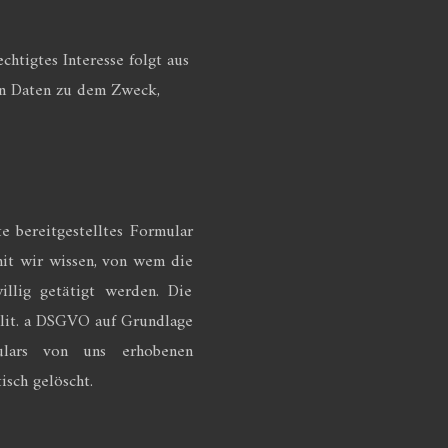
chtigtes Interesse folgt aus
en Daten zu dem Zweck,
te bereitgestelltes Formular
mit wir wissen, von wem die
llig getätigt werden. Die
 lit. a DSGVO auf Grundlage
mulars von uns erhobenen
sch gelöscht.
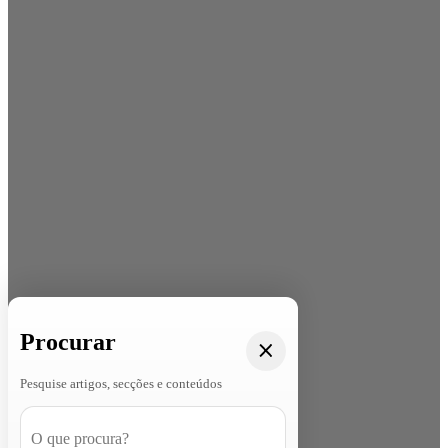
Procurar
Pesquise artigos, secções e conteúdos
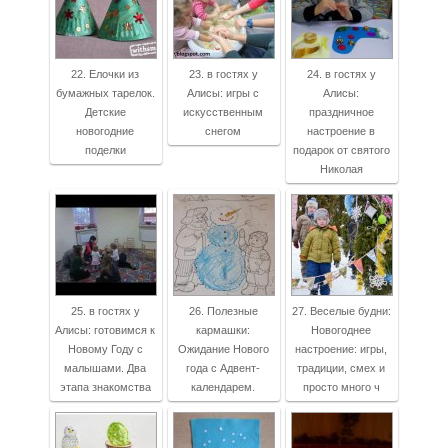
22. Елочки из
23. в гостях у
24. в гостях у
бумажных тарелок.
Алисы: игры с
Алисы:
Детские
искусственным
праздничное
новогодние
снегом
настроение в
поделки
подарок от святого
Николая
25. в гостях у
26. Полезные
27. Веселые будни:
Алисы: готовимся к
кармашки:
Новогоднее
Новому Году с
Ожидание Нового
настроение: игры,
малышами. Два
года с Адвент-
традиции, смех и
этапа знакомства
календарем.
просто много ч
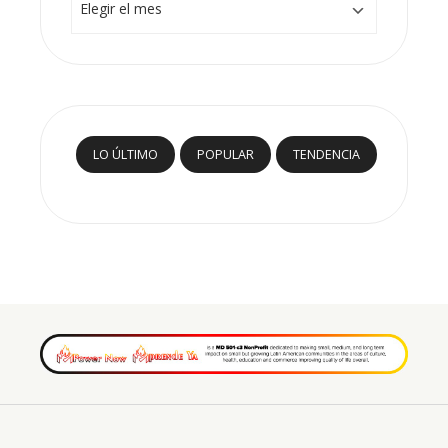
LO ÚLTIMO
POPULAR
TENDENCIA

● **WHAT IS NEEDED**: List every line of the material above that contains the word "гостях", copying each line in full. Case counts.

● **REPLY TO THE EXERCISE**:
23. в гостях у
24. в гостях у
25. в гостях у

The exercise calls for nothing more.